Filter this data down to the lines that hold "your", and copy them.
* * * * * * * * *
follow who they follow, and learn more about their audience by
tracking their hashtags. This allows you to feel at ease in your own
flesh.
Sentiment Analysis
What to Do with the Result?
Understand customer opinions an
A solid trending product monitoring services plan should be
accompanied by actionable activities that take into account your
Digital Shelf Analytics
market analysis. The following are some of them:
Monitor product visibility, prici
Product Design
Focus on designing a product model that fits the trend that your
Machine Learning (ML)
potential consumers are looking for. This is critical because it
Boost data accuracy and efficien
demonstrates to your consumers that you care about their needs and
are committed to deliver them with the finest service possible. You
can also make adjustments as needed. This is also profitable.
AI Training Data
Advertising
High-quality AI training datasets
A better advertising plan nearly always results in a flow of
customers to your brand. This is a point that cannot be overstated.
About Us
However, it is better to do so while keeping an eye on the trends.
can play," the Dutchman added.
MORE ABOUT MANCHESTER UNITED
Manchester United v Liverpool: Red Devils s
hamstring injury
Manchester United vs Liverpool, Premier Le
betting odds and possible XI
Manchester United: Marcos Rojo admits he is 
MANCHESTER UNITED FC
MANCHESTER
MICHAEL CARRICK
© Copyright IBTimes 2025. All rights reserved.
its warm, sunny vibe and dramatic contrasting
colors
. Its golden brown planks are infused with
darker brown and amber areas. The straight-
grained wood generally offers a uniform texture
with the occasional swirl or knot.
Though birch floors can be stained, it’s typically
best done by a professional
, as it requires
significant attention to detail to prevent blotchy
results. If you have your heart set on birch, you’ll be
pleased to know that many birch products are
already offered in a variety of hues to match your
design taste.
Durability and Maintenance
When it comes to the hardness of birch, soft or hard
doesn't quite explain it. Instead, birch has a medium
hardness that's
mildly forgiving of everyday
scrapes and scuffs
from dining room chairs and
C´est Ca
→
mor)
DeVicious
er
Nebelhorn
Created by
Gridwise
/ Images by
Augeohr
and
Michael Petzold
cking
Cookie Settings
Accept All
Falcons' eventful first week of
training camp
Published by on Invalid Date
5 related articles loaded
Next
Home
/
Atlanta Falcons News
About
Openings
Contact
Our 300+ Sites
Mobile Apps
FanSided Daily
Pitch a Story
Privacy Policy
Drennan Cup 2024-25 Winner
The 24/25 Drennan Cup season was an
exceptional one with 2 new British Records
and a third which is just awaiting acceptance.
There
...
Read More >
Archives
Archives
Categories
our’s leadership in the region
* * * * * * * * *
▶ Solved problem:
tracking their hashtags. This allows you to feel at ease in your own
accompanied by actionable activities that take into account your
Focus on designing a product model that fits the trend that your
demonstrates to your consumers that you care about their needs and
customers to your brand. This is a point that cannot be overstated.
results. If you have your heart set on birch, you’ll be
already offered in a variety of hues to match your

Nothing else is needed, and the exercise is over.